§ **Required tasks**
1) In the Murray Eliminator project thread, what was the window in the moon disc cut for?
2) Do these statements agree with the Murray Eliminator project thread? Answer yes or no for each, and quote the words from the thread that decide it. (a) The painted box pins are light pink with a flake. (b) The builder reported being 75% done in October. (c) The arrival of the bracing let the builder take a break from the fork.
3) Continue the Murray Eliminator project thread from the point where it stops.

§ **Text excerpt**
◆ ◆ ◆ ◆

# Custom Murray Eliminator project



## bobbystillz (Jul 3, 2020)




----------



## Mr. Monkeyarms (Jul 4, 2020)

I dig it Bobby! 

Dig your new avatar as well! I had a t-shirt with that on the front. Please continue.


----------



## 49autocycledeluxe (Jul 7, 2020)

I used to be a lert. it wasn't easy.


----------



## bobbystillz (Jul 14, 2020)

Coming along...


----------



## bobbystillz (Jul 16, 2020)

My bracing finally arrived so now I can take a break from the fork and work on some other parts of the build.


----------



## bobbystillz (Aug 3, 2020)

Current events...


----------



## bobbystillz (Oct 18, 2020)

Realized it's been a while since I posted an update. Almost finished! I painted box pins but left the rest bare metal. They are light pink with a flake and a dark pink pinstripe around the border. I need to add a few more details, but I am 95% done.


----------



## bobbystillz (Oct 18, 2020)

I cut a window in the moon disc for access to the valve stem, and added a little graffiti to create a shadow box effect.

◆ ◆ ◆ ◆

§ **Records**
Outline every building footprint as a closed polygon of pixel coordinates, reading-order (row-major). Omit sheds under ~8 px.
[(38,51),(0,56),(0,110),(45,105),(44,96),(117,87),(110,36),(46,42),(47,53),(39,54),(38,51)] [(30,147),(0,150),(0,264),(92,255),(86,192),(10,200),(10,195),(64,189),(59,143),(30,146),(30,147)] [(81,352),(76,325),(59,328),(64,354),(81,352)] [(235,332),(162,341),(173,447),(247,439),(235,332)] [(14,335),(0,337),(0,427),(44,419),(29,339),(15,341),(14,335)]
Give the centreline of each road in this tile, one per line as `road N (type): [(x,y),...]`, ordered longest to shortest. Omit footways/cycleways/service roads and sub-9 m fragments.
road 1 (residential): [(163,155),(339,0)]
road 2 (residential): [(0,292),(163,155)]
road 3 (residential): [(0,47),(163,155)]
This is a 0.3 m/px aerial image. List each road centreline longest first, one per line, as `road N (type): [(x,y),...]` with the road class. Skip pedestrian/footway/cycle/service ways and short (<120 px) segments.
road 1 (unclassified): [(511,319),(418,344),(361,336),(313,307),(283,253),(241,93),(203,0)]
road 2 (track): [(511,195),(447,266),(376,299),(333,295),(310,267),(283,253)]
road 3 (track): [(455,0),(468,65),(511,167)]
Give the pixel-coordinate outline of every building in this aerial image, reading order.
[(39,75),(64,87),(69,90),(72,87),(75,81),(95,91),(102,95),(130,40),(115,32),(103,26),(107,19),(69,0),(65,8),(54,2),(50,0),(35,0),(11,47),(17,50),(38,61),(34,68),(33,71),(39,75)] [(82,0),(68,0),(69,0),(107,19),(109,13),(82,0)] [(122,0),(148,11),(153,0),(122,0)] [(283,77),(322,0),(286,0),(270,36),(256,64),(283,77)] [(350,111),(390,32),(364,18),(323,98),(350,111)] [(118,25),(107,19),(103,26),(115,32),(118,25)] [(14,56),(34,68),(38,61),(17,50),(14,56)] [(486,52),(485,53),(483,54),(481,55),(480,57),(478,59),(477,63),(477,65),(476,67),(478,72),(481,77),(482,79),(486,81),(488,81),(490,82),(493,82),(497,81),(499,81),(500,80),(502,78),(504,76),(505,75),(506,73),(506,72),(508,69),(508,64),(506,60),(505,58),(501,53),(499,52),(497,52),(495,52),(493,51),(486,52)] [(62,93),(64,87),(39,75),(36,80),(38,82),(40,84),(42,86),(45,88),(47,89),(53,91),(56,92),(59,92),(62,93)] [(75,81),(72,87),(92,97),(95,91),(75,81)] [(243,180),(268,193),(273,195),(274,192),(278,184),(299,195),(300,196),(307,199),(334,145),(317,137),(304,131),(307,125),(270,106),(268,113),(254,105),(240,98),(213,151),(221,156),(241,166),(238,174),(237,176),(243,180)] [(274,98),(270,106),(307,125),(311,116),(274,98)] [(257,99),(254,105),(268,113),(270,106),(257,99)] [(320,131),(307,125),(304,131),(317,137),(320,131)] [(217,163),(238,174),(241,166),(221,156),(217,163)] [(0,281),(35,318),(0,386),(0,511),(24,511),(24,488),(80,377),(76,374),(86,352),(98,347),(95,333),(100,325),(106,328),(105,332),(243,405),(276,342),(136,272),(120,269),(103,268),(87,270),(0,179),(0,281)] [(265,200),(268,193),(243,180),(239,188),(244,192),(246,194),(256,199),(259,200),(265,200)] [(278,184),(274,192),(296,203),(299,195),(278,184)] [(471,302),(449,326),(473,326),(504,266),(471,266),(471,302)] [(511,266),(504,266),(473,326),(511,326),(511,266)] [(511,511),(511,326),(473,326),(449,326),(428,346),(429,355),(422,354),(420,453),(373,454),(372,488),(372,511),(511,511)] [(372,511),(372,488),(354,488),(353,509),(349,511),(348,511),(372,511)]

◆ ◆ ◆ ◆

§ **Answer list**
1) It was cut for access to the valve stem.

2)
(a) Yes: "They are light pink with a flake and a dark pink pinstripe around the border."
(b) No: "I am 95% done."
(c) Yes: "My bracing finally arrived so now I can take a break from the fork"

3)
----------



## bobbystillz (Oct 18, 2020)

And here's what 95% done looks like lol!


----------



## Colonel Mustard (Oct 18, 2020)

@Superman1984  here's another flipped stem setup for you courtesy of @bobbystillz


----------



## Superman1984 (Oct 18, 2020)

@bobbystillz @Captain Awesome Thank You both for Your Bike Skills & Awesome Info!


----------



## Colonel Mustard (Oct 18, 2020)

Superman1984 said:


> @bobbystillz @Captain Awesome Thank You both for Your Bike Skills & Awesome Info!



@bobbystillz should be called bobbyskillz


----------



## bobbystillz (Oct 18, 2020)

Captain Awesome said:


> @bobbystillz should be called bobbyskillz



Lol! Thanks @Captain Awesome , I appreciate that.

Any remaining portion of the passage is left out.